Diese Verschwörungstheorie war ein Geschenk an unsere Gegner, vor allem an Russland. Der Missbrauch von Geheimdienstmitteln ist in jeder Demokratie eine große Gefahr. Er untergräbt das Vertrauen in die demokratischen Institutionen und beschädigt den Ruf der tapferen Frauen und Männer, die für unsere Sicherheit zuständig sind. Dieses unvertretbare Verhalten hat das amerikanische Gemeinwesen schwer beschädigt und eine anhaltende, jahrelange politische Krise verursacht, dessen Ausgang ungewiss ist.

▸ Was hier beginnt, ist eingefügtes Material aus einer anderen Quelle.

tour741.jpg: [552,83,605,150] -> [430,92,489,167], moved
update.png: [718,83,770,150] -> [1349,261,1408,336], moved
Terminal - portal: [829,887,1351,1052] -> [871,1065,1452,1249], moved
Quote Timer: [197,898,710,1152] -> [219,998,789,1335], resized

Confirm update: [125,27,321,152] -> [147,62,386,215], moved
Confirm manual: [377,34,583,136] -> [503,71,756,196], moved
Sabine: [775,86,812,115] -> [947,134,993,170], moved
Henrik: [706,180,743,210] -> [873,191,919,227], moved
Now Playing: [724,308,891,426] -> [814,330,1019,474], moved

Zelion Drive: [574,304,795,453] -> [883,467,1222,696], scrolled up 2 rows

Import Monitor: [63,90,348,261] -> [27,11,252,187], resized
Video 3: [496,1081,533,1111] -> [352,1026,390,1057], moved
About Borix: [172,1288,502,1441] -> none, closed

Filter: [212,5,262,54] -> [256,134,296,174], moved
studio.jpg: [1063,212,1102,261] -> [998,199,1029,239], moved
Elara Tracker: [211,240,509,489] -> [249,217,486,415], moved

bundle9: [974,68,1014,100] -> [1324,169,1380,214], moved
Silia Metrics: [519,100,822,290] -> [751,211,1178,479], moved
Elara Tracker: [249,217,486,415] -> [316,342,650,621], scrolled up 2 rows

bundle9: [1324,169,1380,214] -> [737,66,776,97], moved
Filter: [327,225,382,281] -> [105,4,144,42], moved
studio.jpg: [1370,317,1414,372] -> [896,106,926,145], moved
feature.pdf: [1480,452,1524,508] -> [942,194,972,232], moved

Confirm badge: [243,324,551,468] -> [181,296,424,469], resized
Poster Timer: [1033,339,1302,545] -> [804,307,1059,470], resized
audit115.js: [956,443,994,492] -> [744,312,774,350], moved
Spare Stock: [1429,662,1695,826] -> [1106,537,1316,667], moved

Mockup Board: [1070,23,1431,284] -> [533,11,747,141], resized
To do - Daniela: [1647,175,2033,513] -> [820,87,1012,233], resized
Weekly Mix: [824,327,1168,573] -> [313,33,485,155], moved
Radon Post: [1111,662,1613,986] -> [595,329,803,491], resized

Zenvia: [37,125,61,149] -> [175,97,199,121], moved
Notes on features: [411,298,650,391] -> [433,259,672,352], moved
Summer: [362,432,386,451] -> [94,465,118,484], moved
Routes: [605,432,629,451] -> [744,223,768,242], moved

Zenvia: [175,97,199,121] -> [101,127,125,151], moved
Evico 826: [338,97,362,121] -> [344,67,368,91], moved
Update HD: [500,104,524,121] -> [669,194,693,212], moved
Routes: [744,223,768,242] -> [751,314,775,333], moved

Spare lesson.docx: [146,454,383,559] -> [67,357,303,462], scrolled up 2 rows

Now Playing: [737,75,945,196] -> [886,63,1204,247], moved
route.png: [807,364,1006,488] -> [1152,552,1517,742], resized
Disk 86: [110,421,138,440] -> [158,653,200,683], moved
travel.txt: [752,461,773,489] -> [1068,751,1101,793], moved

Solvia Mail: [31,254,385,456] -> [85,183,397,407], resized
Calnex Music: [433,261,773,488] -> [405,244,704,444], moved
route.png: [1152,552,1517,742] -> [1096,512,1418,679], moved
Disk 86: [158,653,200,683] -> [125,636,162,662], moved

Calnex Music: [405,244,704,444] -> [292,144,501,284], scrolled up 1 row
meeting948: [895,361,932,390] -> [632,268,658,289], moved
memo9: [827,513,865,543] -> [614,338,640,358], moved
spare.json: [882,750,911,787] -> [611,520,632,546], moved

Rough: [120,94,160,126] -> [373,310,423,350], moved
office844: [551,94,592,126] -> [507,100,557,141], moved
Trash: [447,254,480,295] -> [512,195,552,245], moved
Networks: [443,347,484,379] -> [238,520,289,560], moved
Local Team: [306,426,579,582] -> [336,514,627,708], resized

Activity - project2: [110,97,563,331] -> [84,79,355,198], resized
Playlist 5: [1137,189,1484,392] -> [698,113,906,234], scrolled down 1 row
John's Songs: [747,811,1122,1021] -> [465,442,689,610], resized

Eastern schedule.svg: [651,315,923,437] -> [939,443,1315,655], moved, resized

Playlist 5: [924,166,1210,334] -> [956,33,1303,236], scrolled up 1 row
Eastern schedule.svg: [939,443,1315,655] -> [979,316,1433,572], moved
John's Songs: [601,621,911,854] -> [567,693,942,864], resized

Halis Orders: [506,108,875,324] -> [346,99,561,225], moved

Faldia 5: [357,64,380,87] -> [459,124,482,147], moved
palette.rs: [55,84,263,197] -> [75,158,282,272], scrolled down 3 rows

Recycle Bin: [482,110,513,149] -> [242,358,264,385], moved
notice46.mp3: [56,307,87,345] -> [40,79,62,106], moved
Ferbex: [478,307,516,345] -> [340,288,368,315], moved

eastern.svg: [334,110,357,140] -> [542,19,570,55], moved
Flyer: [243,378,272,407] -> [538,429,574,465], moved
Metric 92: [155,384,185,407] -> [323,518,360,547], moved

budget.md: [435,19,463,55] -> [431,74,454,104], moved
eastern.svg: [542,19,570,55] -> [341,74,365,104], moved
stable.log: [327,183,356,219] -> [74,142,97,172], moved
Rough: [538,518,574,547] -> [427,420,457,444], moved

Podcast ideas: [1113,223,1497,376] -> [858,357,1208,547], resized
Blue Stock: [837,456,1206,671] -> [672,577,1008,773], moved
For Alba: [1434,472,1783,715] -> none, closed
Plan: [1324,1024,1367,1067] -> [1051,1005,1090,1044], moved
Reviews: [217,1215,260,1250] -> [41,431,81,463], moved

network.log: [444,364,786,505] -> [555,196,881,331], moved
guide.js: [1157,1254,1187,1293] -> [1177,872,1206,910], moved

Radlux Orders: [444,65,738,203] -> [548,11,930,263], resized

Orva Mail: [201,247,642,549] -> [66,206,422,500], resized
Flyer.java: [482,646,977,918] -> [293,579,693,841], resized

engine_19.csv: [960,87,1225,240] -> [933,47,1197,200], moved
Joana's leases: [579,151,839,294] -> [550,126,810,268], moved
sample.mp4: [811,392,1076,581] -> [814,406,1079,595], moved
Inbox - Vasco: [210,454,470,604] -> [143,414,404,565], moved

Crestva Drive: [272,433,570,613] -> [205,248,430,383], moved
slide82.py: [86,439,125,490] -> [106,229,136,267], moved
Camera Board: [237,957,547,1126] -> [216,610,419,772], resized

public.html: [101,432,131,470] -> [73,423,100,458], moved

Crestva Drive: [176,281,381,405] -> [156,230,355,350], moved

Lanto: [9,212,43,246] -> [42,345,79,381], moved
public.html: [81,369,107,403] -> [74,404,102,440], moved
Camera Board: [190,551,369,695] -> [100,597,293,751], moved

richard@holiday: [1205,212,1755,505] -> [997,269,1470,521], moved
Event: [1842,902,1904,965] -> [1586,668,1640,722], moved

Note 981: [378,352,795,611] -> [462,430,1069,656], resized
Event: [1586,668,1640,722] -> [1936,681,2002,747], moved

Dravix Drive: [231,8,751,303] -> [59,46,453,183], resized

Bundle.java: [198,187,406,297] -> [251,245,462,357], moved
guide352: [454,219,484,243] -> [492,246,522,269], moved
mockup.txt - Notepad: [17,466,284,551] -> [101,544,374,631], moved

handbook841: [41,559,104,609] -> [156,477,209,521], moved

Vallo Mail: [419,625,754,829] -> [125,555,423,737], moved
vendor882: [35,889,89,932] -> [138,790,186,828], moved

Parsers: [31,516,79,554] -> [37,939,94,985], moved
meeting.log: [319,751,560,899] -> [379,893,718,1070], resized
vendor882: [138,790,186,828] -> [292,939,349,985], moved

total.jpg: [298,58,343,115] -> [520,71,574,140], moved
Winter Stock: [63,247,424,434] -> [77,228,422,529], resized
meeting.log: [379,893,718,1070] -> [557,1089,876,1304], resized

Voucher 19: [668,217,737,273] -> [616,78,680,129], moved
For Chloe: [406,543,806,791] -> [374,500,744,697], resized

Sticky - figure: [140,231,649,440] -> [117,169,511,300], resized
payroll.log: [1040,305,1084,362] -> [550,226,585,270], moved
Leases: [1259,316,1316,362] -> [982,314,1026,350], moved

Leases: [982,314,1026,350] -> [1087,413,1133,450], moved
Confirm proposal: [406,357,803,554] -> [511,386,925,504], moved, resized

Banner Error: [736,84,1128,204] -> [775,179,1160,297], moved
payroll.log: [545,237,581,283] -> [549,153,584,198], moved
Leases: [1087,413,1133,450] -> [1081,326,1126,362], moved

Nach eingehender Prüfung dieser Missstände wird der Geheimdienstausschuss des Repräsentantenhauses nun strafrechtliche Mittel gegen mehrere der genannten Beteiligten einlegen. Diese Leute müssen zur Rechenschaft gezogen werden, damit so etwas nie wieder vorkommt. Die Männer und Frauen unserer Nachrichtendienste erfüllen eine unschätzbar wertvolle Aufgabe, und wir dürfen nicht zulassen, dass sie von politischen Agitatoren missbraucht werden, die die Geheimdienste politisch instrumentalisieren wollen.


Devin Nunes ist Mitglied des Repräsentantenhauses (Republikaner) für den Staat Kalifornien und gehört im Repräsentantenhaus dem Geheimdienstausschuss an. Der vorliegende Beitrag für den Washington Examiner erscheint hier in deutscher Übersetzung mit freundlicher Genehmigung des Verfassers.